Government settles out of court in immunity clause case

Donette Thompson case settled, new section 12 case pending

Government has settled out of court with the family at the center of the legal battle over the controversial “section 12” clause that protected negligent doctors from lawsuits.

Donette Thompson, 13, who was born with cerebral palsy as a result of what her mother believes was the negligent management of her labor, was barred from using the courts to claim compensation from the Health Services Authority.

A judge ruled in 2016 that section 12 of the HSA law amounted to an “immunity clause” that protected doctors and other medical professionals from legal action.

Government repealed the clause later the same year. But the change did not apply retroactively, meaning the child’s mother, Norene Ebanks, was unable to get compensation.

Donette, who is unable to walk, talk or eat solid food, requires round-the-clock care, and her mother said at the time she was devastated by the judgment, which left her facing years of financial struggle.

Lawyers acting for the family had appealed Justice Richard Williams’s ruling and the case was scheduled to be heard in September.

It was removed from the list at the last minute, however. At the time, lawyers said they were unable to comment.

But a recent ruling in a separate case confirms that the matter was settled out of court. The financial level of the settlement is not revealed.

Bilika Simamba’s efforts to sue the Health Services Authority over health issues he claims were a result of medical negligence had been delayed pending the result of the appeal in the Thompson case.

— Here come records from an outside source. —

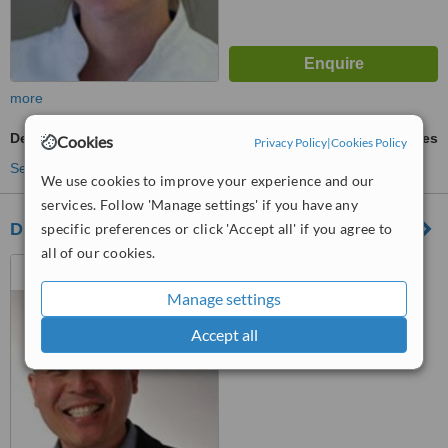
more
Dental Implants
ask us for prices
Cookies
Privacy Policy
|
Cookies Policy
See more treatments
We use cookies to improve your experience and our
services. Follow 'Manage settings' if you have any
Dr Chee Yong
specific preferences or click 'Accept all' if you agree to
all of our cookies.
20 Brisbane Street,
Launceston, 7250
Manage settings
™
WhatClinic ServiceScore
Accept all
No score yet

In an administrative ruling last week on Mr. Simamba’s case, Justice Ingrid Mangatal noted, “The Thompson case was settled and the appeals were withdrawn without any hearing taking place.”

She wrote that the original decision that section 12 protected the Health Services Authority and its employees from being sued for damages therefore stands as established law.

The Health Services Authority is seeking to have Mr. Simamba’s claims, which relate to the period before the law was changed, thrown out, partly on the basis that the section 12 immunity clause was operative at the time.

Mr. Simamba believes he has a strong case, given that section 12 was subsequently repealed, that the law was never intended to confer such immunity. He is hoping the court will take his case and reconsider the matter of how the wording of the original law should be interpreted.

If he is successful, it could open up the option for other patients who believe they were victims of medical negligence before 2016 to sue for compensation.

It is not clear if and when Mr. Simamba’s case will proceed. The main point of Justice Mangatal’s ruling was to recuse herself from the case because of comments the plaintiff had made questioning her integrity.

She writes, in her ruling, that Mr. Simamba has written to Chief Justice Anthony Smellie to accuse her of bias and of being disrespectful to Mr. Simamba.

“While I am of the view that Mr. Simamba’s complaints are unfortunate and completely unfounded, it is my view that the only proper course open to me at this time is to recuse myself from all further hearings on this matter,” Justice Mangatal wrote. The case will be assigned to another judge, who will be tasked with deciding whether it should be thrown out or proceed to substantive arguments.

The courts have not yet examined the merits of Mr. Simamba’s claims, which include that he lost a tooth as a result of medical error and that in a separate incident, he suffered ill health due to side effects of medication that he was not warned about.